The article discussed the ruins of Samothrace and Dr. Lehmann’s work there, eventually—as obituaries must—moving to the woman herself and her many accomplishments. Working at Samothrace in 1949, Phyllis Lehmann made one of her most important discoveries, a tall marble statue of Nike, the goddess of victory, dating from the second century BC. As background to this discovery, the Times writer mentioned that this was the third Victory unearthed at the site. Lehmann left her discovery on home ground. It now resides in the Samothrace site museum. The second, a Roman copy, was discovered in the 1870s by Austrian archaeologists, and was claimed for Vienna. But the first had been found by the French archaeologist Charles Champoiseau in 1863. He took it—in the true spirit of colonialist plunder—back to Paris “where it greets visitors to the Louvre from the top of an imposing staircase…”
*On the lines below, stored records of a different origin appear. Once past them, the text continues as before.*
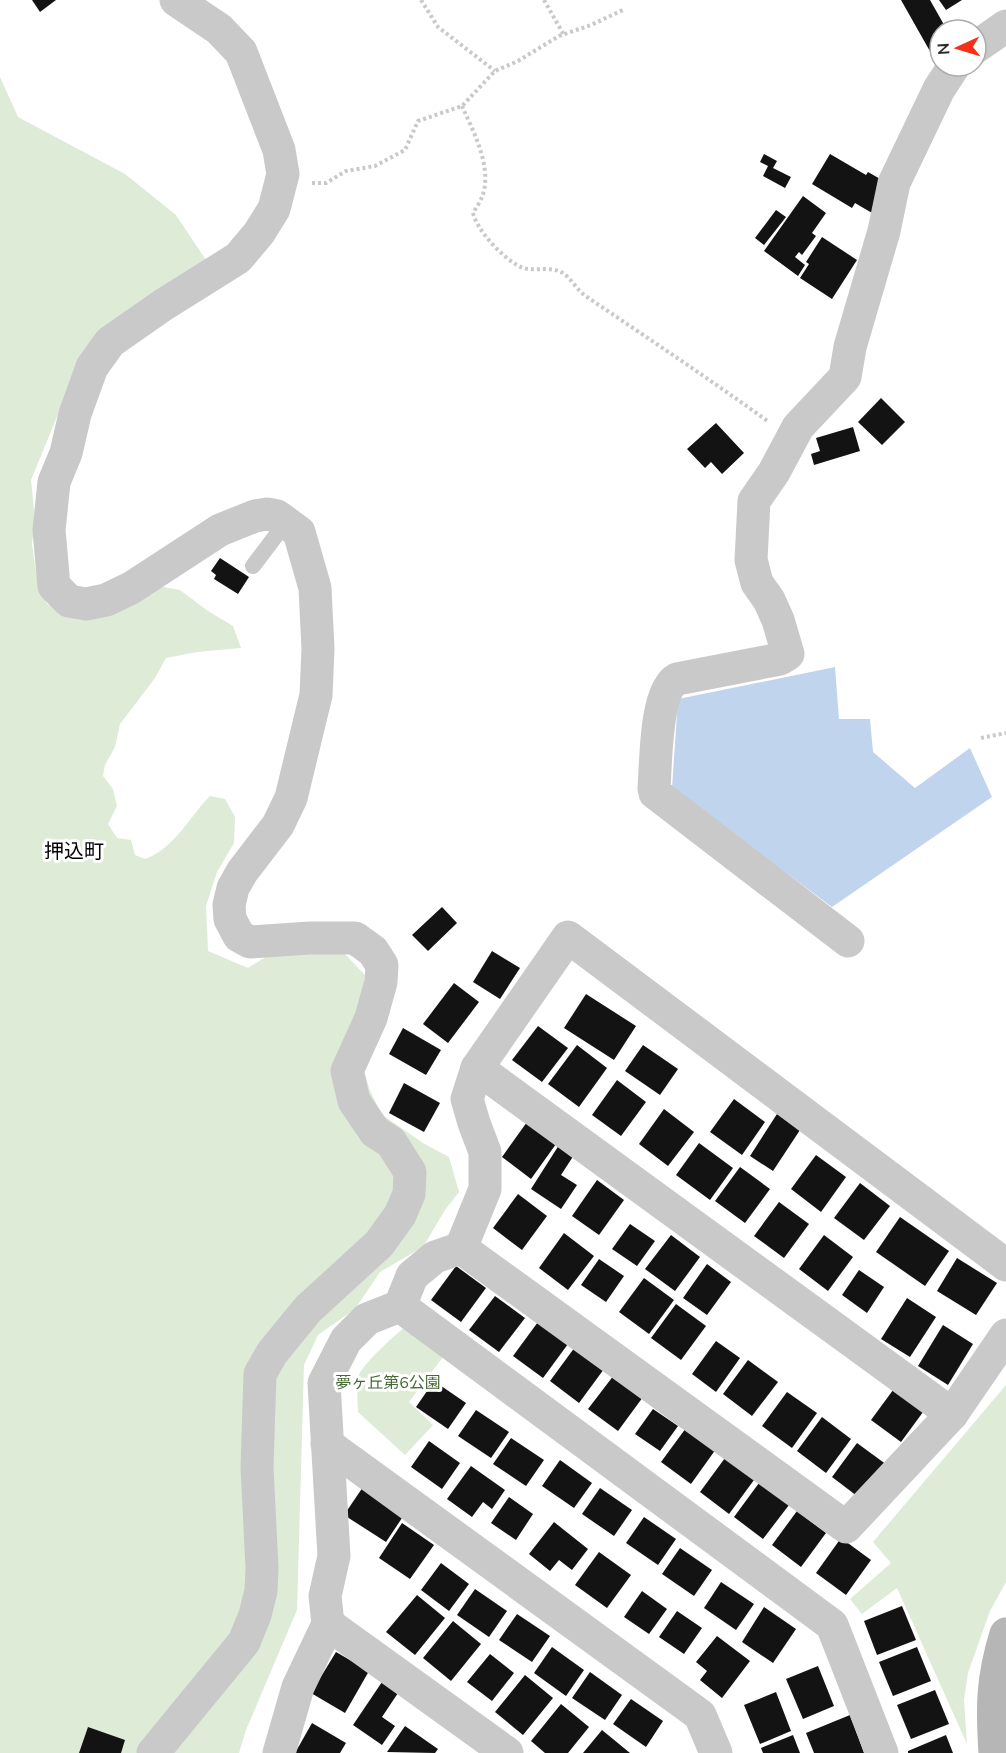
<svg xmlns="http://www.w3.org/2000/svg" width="1006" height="1753" viewBox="0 0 1006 1753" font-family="'Nunito Sans','Noto Sans JP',sans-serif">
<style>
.green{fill:#deebd7}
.water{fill:#c1d4ed}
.building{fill:#131313}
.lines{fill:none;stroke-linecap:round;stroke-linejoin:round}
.path{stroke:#c9c9c9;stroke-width:4;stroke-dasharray:3 3;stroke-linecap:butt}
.lane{stroke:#c9c9c9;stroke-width:16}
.street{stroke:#c9c9c9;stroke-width:33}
.secondary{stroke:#b6b6b6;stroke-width:33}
.labels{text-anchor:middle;stroke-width:6;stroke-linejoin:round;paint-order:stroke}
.park-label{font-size:16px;fill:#456a36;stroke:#fff}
.quarter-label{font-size:20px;fill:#000;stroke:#fff}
</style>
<rect width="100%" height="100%" fill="#fff"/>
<g class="green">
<path d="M0 77 18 117 125 174 176 215 208 263 65 397 31 480 35 519 32 544 36 572 47 604 81 615 158 586 180 590 208 611 233 626 241 648 197 652 166 658 155 678 120 724 115 747 105 765 103 776 113 789 117 806 108 824 117 838 131 840 135 855 145 859C175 848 189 817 210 796L225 799 235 817 234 843 217 872 206 906 208 951 248 968 275 951 344 953 365 975 362 1002 353 1029 369 1088 381 1114 423 1143 449 1157 459 1192 445 1210 423 1247 380 1272 355 1309 318 1335 304 1365 297 1610 246 1730 239 1753H0Z"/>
<path d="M409 1323 449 1349 409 1402 433 1425 405 1455 358 1412C358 1401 356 1389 358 1378 360 1365 397 1334 409 1323Z"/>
<polygon points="1006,1385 1006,1582 990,1611 968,1673 964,1700 967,1744 897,1588 862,1614 850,1599 891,1563 873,1542"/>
</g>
<polygon class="water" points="835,667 839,719 870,719 873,752 915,788 970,748 992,797 832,907 672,788 678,699"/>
<g class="building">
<polygon points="32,0 56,0 40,12"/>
<polygon points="901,0 930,0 947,30 940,30 940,69"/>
<polygon points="939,0 962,0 946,10"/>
<polygon points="764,154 777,161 773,168 791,177 785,188 763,176 768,166 760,162"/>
<polygon points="830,154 866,175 868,172 889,184 872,213 855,203 852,208 812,184"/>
<polygon points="803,196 826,213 812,233 816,236 802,255 799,252 795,257 805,265 798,276 764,251"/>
<polygon points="776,210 786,217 764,245 755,238"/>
<polygon points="822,237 857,260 832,299 800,278 809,264 806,262"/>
<polygon points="881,398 905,422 882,445 858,422"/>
<polygon points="716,423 744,453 722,474 711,462 705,468 687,449"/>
<polygon points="853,427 860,451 814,465 811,454 820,451 816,438"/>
<polygon points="220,558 249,577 238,594 214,579 216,575 211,571"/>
<polygon points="442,907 457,923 428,951 412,935"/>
<polygon points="492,951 520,968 500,999 473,982"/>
<polygon points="454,983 479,1002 448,1043 423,1024"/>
<polygon points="586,994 636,1026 614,1060 564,1028"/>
<polygon points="538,1026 568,1048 542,1082 512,1060"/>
<polygon points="403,1028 441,1050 426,1075 389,1054"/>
<polygon points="577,1045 607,1068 579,1107 548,1084"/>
<polygon points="643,1045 678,1069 660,1095 625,1071"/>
<polygon points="617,1080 646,1102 621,1136 592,1115"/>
<polygon points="404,1083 440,1103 424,1132 389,1113"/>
<polygon points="734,1099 765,1122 742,1155 710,1132"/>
<polygon points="664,1109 694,1132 668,1166 639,1144"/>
<polygon points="777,1114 800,1130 773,1171 750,1156"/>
<polygon points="527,1122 556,1144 531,1179 502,1157"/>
<polygon points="699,1143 733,1168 710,1200 676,1175"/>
<polygon points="559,1145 574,1155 561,1175 577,1185 561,1209 531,1189"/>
<polygon points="816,1155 846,1177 821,1212 791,1189"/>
<polygon points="740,1167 770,1189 745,1223 715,1201"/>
<polygon points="597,1180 624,1200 599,1235 572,1216"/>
<polygon points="860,1183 890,1206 864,1240 834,1218"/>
<polygon points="518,1194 547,1216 522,1250 493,1228"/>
<polygon points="779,1202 809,1224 784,1258 754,1236"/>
<polygon points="900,1217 949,1251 925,1286 876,1252"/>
<polygon points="630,1224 655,1241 637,1266 612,1249"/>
<polygon points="564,1233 594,1256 568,1290 539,1268"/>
<polygon points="671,1235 700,1257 675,1291 645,1269"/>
<polygon points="824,1235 853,1257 828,1291 799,1269"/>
<polygon points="957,1258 997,1283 976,1315 937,1291"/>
<polygon points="599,1259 624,1276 606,1302 581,1285"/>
<polygon points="707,1264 731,1282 707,1315 683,1298"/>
<polygon points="456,1266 486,1288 461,1322 431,1300"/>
<polygon points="859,1270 884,1287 867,1313 842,1295"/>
<polygon points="644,1278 674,1300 649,1334 619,1312"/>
<polygon points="495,1296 525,1318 499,1352 469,1330"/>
<polygon points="907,1298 936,1317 910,1357 881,1339"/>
<polygon points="676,1304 706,1326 681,1360 651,1338"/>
<polygon points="538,1322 568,1344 543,1378 513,1356"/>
<polygon points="943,1325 973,1344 948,1385 918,1366"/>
<polygon points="716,1341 740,1358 716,1392 692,1374"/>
<polygon points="575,1347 604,1369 579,1403 550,1381"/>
<polygon points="748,1360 778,1382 752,1416 723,1394"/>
<polygon points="614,1375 643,1397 618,1431 588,1409"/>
<polygon points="434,1381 466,1403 448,1429 416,1407"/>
<polygon points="896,1386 926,1408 901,1442 871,1420"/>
<polygon points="787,1392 817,1413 792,1448 762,1426"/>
<polygon points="653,1409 678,1426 660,1451 635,1434"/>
<polygon points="476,1410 509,1432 491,1458 458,1436"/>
<polygon points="822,1417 851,1439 826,1473 797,1451"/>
<polygon points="686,1428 716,1449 691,1484 661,1462"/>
<polygon points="511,1438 544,1460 526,1486 493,1464"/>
<polygon points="429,1441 460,1463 442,1489 411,1467"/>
<polygon points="857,1443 887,1465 861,1499 832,1477"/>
<polygon points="725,1458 754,1480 729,1514 700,1492"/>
<polygon points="560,1460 592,1483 574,1508 542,1486"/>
<polygon points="471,1466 505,1490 492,1509 483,1502 472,1517 447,1499"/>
<polygon points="759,1483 789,1505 763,1539 734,1517"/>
<polygon points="363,1487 404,1515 386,1542 344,1515"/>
<polygon points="600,1488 632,1510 614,1536 582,1514"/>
<polygon points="509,1497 533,1514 516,1540 491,1523"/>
<polygon points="797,1511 826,1533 801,1567 772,1545"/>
<polygon points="644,1517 676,1539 658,1565 626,1543"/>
<polygon points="554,1522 588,1549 572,1570 559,1560 550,1571 529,1554"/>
<polygon points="402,1523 434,1545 410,1579 379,1558"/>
<polygon points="841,1538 871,1560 846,1595 816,1573"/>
<polygon points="680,1548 712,1570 694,1596 662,1574"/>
<polygon points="599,1552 631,1575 607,1608 575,1585"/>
<polygon points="441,1563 469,1584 449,1611 421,1590"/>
<polygon points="721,1582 754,1604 736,1630 704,1608"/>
<polygon points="475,1589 507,1611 489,1637 457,1615"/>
<polygon points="642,1591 667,1609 649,1634 624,1617"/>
<polygon points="417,1595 445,1618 415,1655 386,1632"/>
<polygon points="902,1606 916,1640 877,1655 864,1621"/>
<polygon points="764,1607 796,1629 773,1663 742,1642"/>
<polygon points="677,1611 702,1628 684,1654 659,1637"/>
<polygon points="517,1614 550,1636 532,1662 499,1640"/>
<polygon points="453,1621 481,1644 451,1681 423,1658"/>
<polygon points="717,1636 750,1661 722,1698 700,1680 707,1671 696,1662"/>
<polygon points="552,1647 584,1670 566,1696 534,1673"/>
<polygon points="917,1647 931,1681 893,1696 879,1662"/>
<polygon points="336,1652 369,1671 345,1713 311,1693"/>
<polygon points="490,1654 514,1673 492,1701 467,1682"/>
<polygon points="818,1666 834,1706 803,1719 786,1679"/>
<polygon points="590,1672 622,1695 605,1720 572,1698"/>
<polygon points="525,1675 553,1698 523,1735 495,1712"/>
<polygon points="382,1682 398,1693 382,1717 395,1726 382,1745 353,1725"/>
<polygon points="935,1690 949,1724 911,1739 897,1705"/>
<polygon points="776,1692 791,1731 760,1744 744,1705"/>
<polygon points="631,1699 663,1721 646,1747 613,1724"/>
<polygon points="561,1704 589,1727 568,1753 545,1753 531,1741"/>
<polygon points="850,1715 864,1753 814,1753 806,1733"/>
<polygon points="312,1723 346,1743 340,1753 295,1753"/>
<polygon points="405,1726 438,1749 435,1753 387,1752"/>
<polygon points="88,1727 125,1740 121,1753 79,1753"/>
<polygon points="602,1730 630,1753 583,1753"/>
<polygon points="793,1735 800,1753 763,1753 761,1748"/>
<polygon points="946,1735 953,1753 908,1753 908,1751"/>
</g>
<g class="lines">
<g class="path">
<polyline points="421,0 438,27 495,71"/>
<polyline points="544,0 564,35"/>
<path d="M462 106C474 133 493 168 482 197 480 202 476 208 473 213 477 230 501 256 517 265 531 274 546 265 561 272 571 277 577 291 587 297 648 338 709 379 769 422"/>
<polyline points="312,183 326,183 346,171 375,166 405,150 418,121 462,106 495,71 518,61 559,36 591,25 625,9"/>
<polyline points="981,738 1006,733"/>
</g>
<polyline class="lane" points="253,566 287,521"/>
<g class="street">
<polyline points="976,47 1006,26"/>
<path d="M848 941 655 793 654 788C656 764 655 691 677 679L780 659 788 654 778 620 769 600 757 583 751 560 754 501 774 472 798 427 845 377 850 347 884 231 894 183 939 89 954 66"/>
<polyline points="477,1068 952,1414"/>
<polyline points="461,1248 846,1527 952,1414 1006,1335"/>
<polyline points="400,1306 832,1625 882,1753"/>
<polyline points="327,1444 700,1715 716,1753"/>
<polyline points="328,1624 507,1753"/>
<polyline points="153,1753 244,1642 255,1615 261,1591 262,1568 257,1467 260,1374 272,1353 308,1309 379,1244 400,1215 409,1194 410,1172 391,1142 375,1132 354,1101 347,1071 371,1018 381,982 382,965 373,951 355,938 310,938 250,942 239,936 230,919 229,905 233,888 242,872 278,825 291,798 316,695 318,649 315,588 299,532 277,516 267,514 255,516 220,530 131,588 106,600 86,604 69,601 54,586 49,530 54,482 66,453 75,414 92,367 110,342 163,305 238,258 259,233 274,209 283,174 279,150 241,52 219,29 176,0"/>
<polyline points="279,1753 298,1687 328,1624 325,1596 334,1556 324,1383 346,1340 367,1319 400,1306 412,1276 435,1257 461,1248 485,1189 485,1152 474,1123 467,1099 477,1068 568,937 1006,1265"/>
</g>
<path class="secondary" d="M995 1753C992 1707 992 1679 1006 1634"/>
</g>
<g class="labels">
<g class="park-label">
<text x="388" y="1388">夢ヶ丘第6公園</text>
</g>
<g class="quarter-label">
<text x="74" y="858">押込町</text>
</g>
</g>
<g transform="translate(958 48) rotate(266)"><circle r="28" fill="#ffffff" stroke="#ababab" stroke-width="1.5"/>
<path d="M0-4.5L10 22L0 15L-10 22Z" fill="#f4321c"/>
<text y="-9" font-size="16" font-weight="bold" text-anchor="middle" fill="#2c2c2c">N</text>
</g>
</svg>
My statue. My staircase. And so the mystery is solved. I never saw the Winged Victory at New York’s Metropolitan, and I wasn’t a small child. I must have caught dramatic sight of her on my youthful visit to Paris. I was 17 when I accompanied my parents to the Louvre. My vivid memory of the feeling in my neck, of having to raise my child’s face to gaze up those marble steps at the woman whose body thrust ever so slightly forward at the top was not, after all, absolute. But how did my body’s cells make the switch? How did this memory become so much a part of my journey? How did 17 become six or seven? How had non-linear time become so linear in my conviction?
Archaeological sites have long drawn me into their silence and mystery. I am riveted when I stand among half destroyed walls last inhabited eight hundred or two thousand years ago. My hands long to caress a piece of broken pottery, and I am transported imagining who made it and what it may have held. When I stand on the windswept highpoint of Sacsayhuamán, straddling the puma’s eye, I want to know what the Inca experienced when he looked from that spot upon the place which was then and remains the city of Cuzco. When I walk along the jungle pathways of Cobá and a Mayan family emerges from thick vegetation, I imagine the woman and her children as their ancestors might have been. When I stand at the edge of Kee Tseel’s sandstone alcove, turn, and gaze onto the canyon floor below, I fancy myself a member of that Anasazi community eight centuries before. Did I wonder what lay beyond the silver creek? Did I know?
I do not believe that time is linear. I prefer a circular or spiral configuration. And so I wonder: why this jolt to consciousness—this sense of memory spliced—when I discover that it wasn’t until I was 17 that I met the marble woman I loved at seven.